His writings and photography have appeared in many magazines, newspapers and books in the USA, the UK and Norway. Most recently his photographs of Lydia Lunch were featured in the French television series Vernon Subutex, written by Virginie Despentes, and also in Pleading the Blood: The Art and Performances of Ron Athey (Intellect Books Ltd., 2013), The Gun Is Loaded (2008) by Lydia Lunch, and No Wave by Marc Masters (2007), both published by Black Dog Publishing UK. He was also a regular contributor of writing and photography to Paraphilia Magazine (USA and UK) from 2008 to 2013. He has exhibited in the USA, China and in Norway in solo and group exhibitions of his photography, also mixing performance art with photography and involving the public as active performers in his works.

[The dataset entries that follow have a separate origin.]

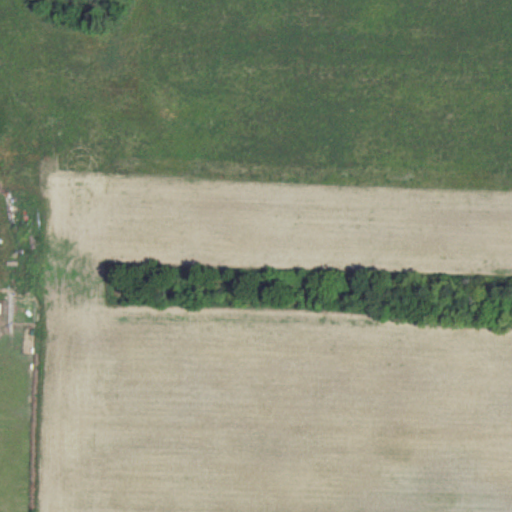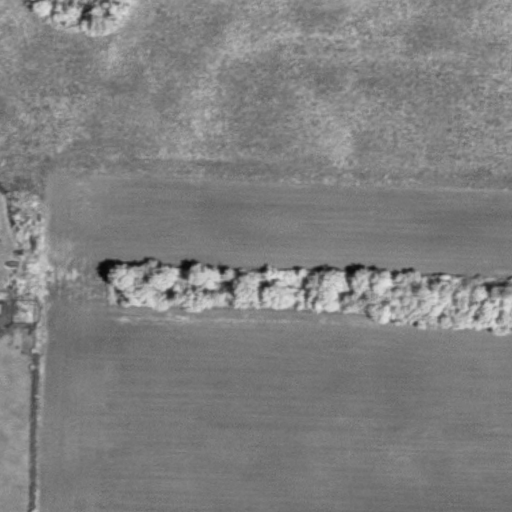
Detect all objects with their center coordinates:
crop: (268, 131)
crop: (270, 413)
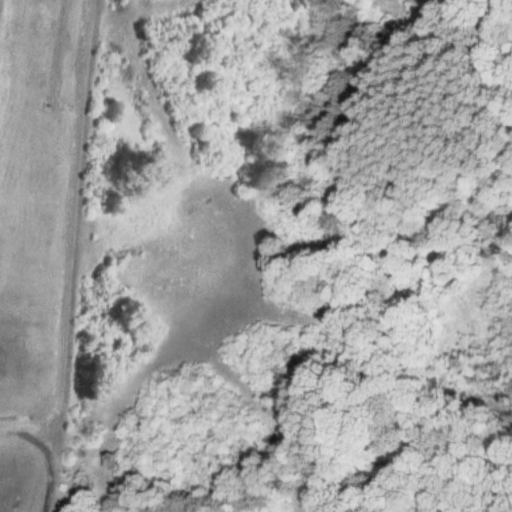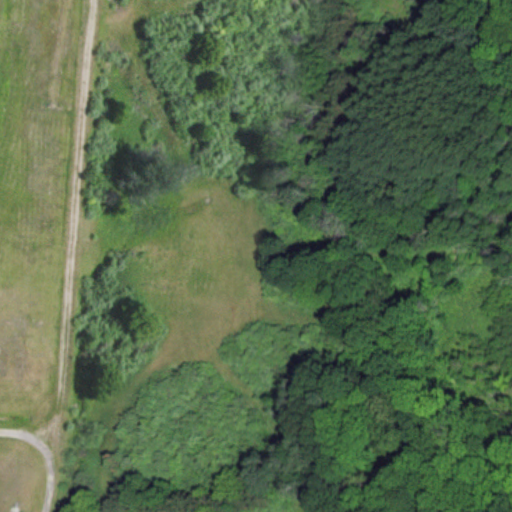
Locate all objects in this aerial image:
park: (256, 256)
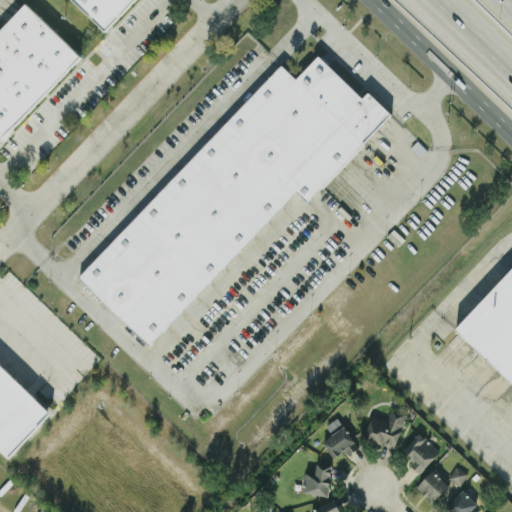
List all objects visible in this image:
building: (103, 9)
road: (202, 10)
road: (500, 11)
road: (488, 23)
road: (470, 34)
road: (445, 63)
building: (28, 64)
road: (82, 86)
road: (436, 87)
road: (115, 120)
road: (188, 142)
building: (232, 192)
road: (15, 195)
road: (392, 205)
road: (237, 266)
road: (475, 275)
road: (263, 292)
road: (105, 316)
building: (492, 326)
road: (34, 331)
road: (442, 382)
building: (333, 424)
building: (386, 427)
building: (341, 441)
building: (420, 451)
building: (457, 474)
building: (318, 479)
building: (432, 484)
road: (389, 496)
building: (461, 503)
building: (328, 507)
road: (2, 510)
building: (270, 511)
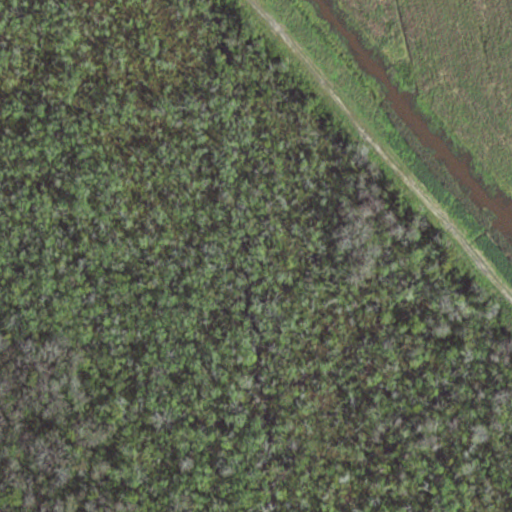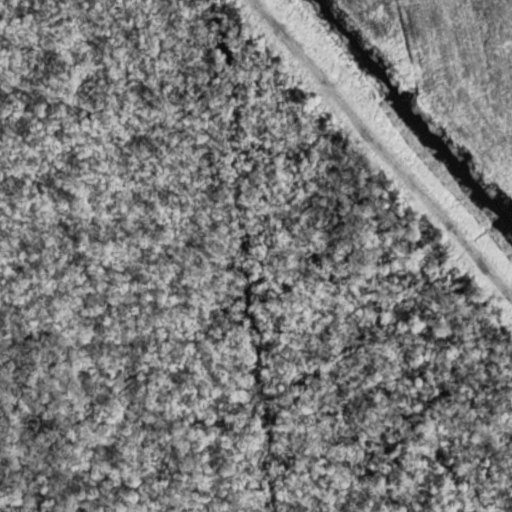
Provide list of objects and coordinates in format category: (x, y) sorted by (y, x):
road: (377, 152)
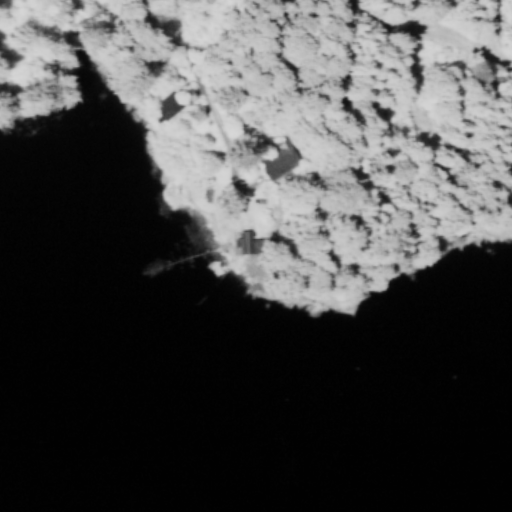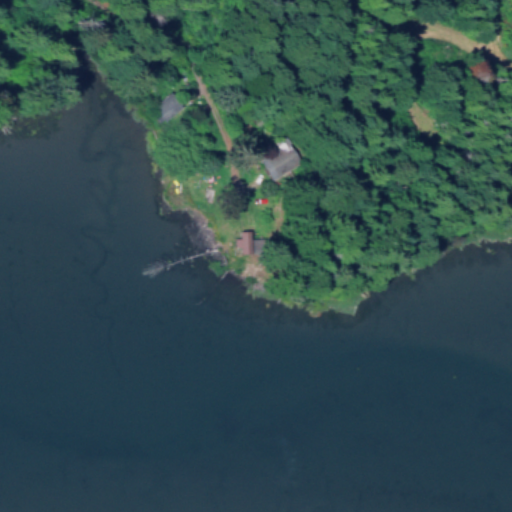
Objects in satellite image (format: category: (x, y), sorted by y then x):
building: (164, 106)
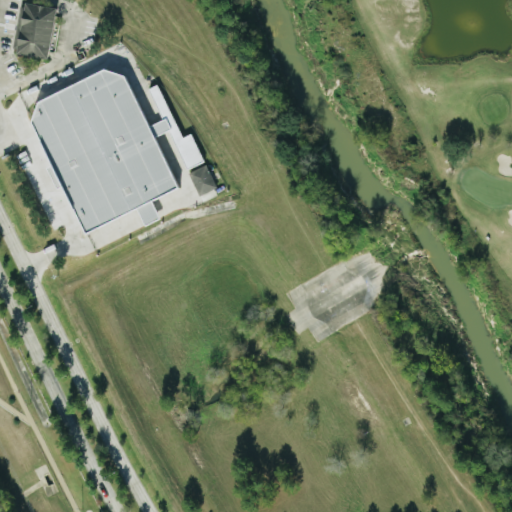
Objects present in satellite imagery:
building: (36, 25)
building: (38, 31)
parking lot: (8, 38)
road: (58, 57)
road: (100, 60)
road: (5, 122)
road: (15, 123)
building: (174, 125)
road: (157, 126)
building: (103, 142)
building: (112, 155)
building: (55, 171)
road: (185, 177)
building: (205, 180)
road: (48, 181)
river: (380, 201)
building: (150, 207)
road: (152, 212)
road: (300, 226)
road: (116, 228)
road: (59, 251)
road: (74, 361)
road: (60, 392)
road: (36, 432)
park: (33, 444)
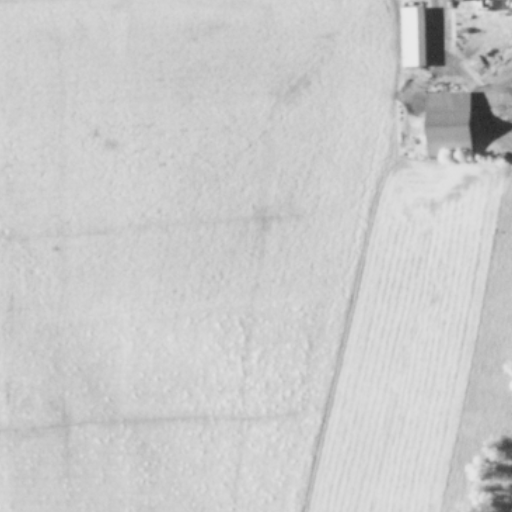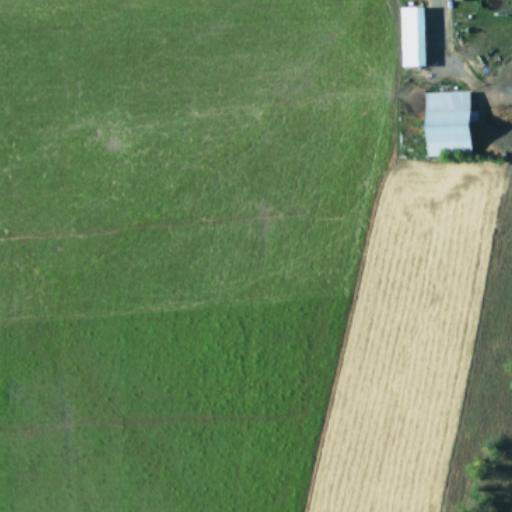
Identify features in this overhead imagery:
road: (256, 36)
building: (409, 36)
crop: (256, 255)
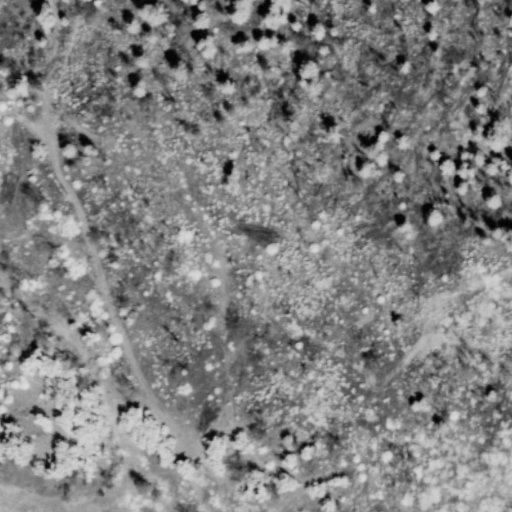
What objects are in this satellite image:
road: (53, 21)
road: (55, 302)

In June of 2008, he was invited to perform with noted artists Annie Sprinkle and Elizabeth Stephens at the European Cultural Capital 2008 festival, in Stavanger, Norway. The performance caused a media riot and quickly became an exercise in media manipulation and self-righteous censorship. He also recorded, wrote and produced an album with Sprinkle and Stephens, entitled Love Art Lab, (Provocateur Media, 2008) using the pseudonym of “Guttersaint”. In August the following year, he was invited to perform his work “Burning Lights” at the Venice Biennale’s Spanish Pavilion, for a live performance hosted by Sprinkle and Stephens, for their Eco-Sexual Blue Wedding to The Sea. He was also the event photographer. That same year he collaborated with the Iranian art photographer Adel Bonakdarpour under the moniker of Phototerroristas, in a work titled US THEM, using photography and performance to explore terrorism, the work of Dr. Stanley Milgram, and negative categorization and objectification in juxtaposed photographic images with confrontational, manipulative behavior. In 2011, he completed a three-year “Exquisite Corpse” art photography project titled “On Pleasure” with Lydia Lunch and the Chinese artist Joyce Lui Ying. In 2012, he performed a photographic performance art piece in his solo art exhibition at the Låvegalleriet, Galleri Lyshuset, in Skarnes, Norway, titled Name Your Poison.

Garretson continues to work as an independent artist working outside the mainstream, institutionalized art scene, in the disciplines of art photography, music, writing and performance internationally while being based in Norway.